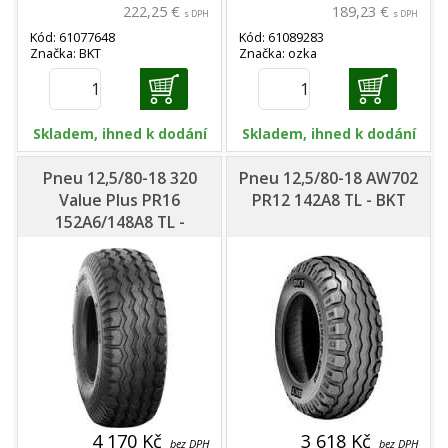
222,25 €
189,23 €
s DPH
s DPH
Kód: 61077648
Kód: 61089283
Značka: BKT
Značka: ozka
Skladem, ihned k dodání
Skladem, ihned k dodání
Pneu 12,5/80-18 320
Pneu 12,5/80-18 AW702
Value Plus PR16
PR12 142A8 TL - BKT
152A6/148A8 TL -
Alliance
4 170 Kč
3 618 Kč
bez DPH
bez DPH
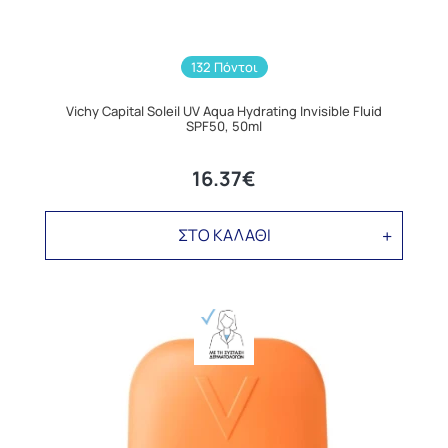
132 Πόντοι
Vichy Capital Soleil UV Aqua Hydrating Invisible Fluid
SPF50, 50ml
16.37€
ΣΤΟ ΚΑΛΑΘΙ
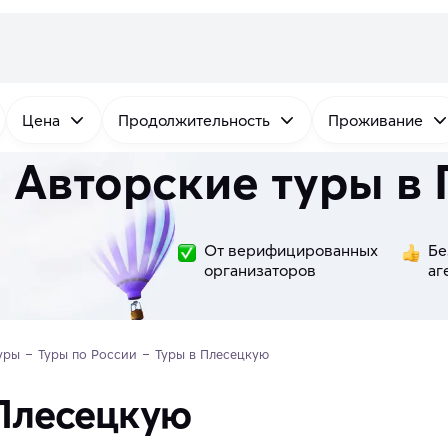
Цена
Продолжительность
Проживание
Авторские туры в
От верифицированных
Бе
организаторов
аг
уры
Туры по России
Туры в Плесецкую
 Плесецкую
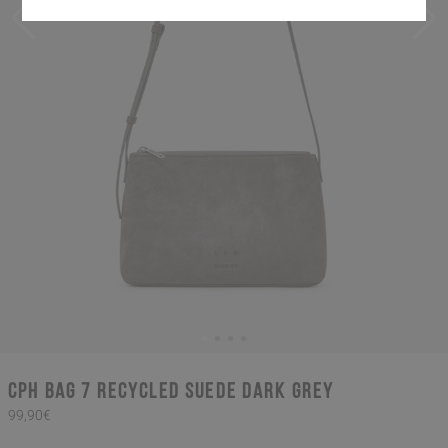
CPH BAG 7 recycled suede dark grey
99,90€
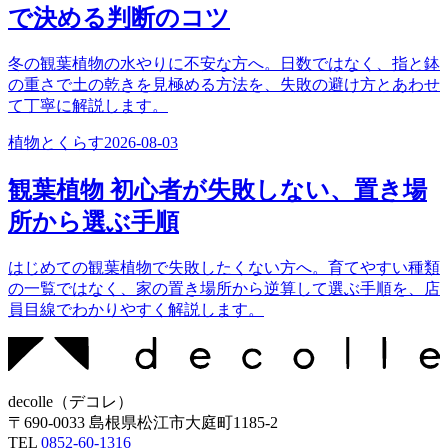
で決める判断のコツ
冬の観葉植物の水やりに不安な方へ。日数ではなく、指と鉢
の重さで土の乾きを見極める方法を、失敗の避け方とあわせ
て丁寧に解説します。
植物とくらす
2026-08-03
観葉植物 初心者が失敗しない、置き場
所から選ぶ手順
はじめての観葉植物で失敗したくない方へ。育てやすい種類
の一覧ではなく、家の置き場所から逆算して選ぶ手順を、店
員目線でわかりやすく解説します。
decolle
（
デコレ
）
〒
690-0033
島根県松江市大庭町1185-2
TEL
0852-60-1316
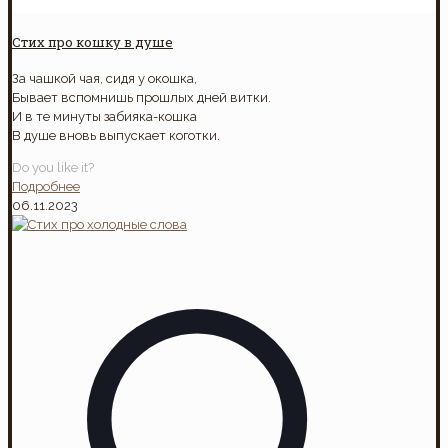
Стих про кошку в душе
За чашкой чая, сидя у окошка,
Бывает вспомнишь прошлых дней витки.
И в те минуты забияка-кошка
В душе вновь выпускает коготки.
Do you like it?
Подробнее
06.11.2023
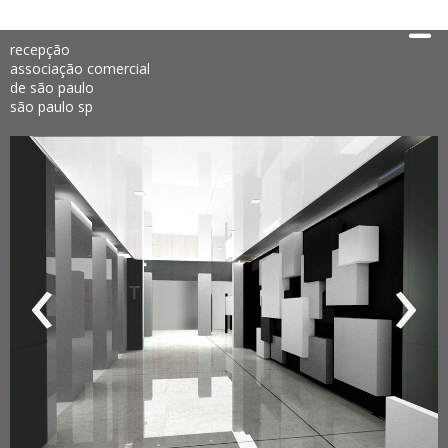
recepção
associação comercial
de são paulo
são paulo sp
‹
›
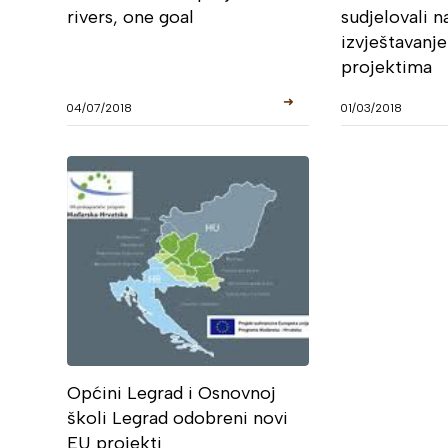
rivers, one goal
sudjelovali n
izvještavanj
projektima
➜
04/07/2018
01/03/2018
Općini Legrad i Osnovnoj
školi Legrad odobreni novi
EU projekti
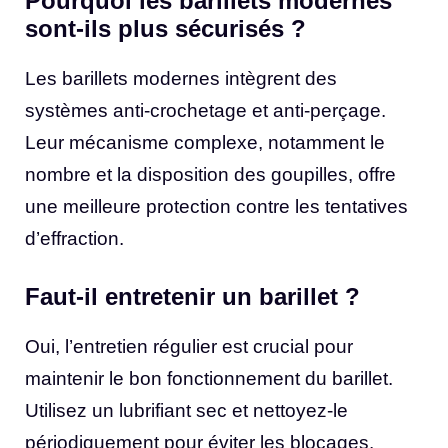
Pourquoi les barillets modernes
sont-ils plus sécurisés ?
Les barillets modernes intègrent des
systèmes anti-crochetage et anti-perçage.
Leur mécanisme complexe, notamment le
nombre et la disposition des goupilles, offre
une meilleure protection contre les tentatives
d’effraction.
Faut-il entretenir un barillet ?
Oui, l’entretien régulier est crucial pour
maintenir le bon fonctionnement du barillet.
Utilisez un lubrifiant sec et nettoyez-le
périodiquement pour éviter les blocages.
+ + +
* **Task statement**
Where a line in the entries holds the word "Legrad", copy that line.

* **Task response**
Općini Legrad i Osnovnoj
školi Legrad odobreni novi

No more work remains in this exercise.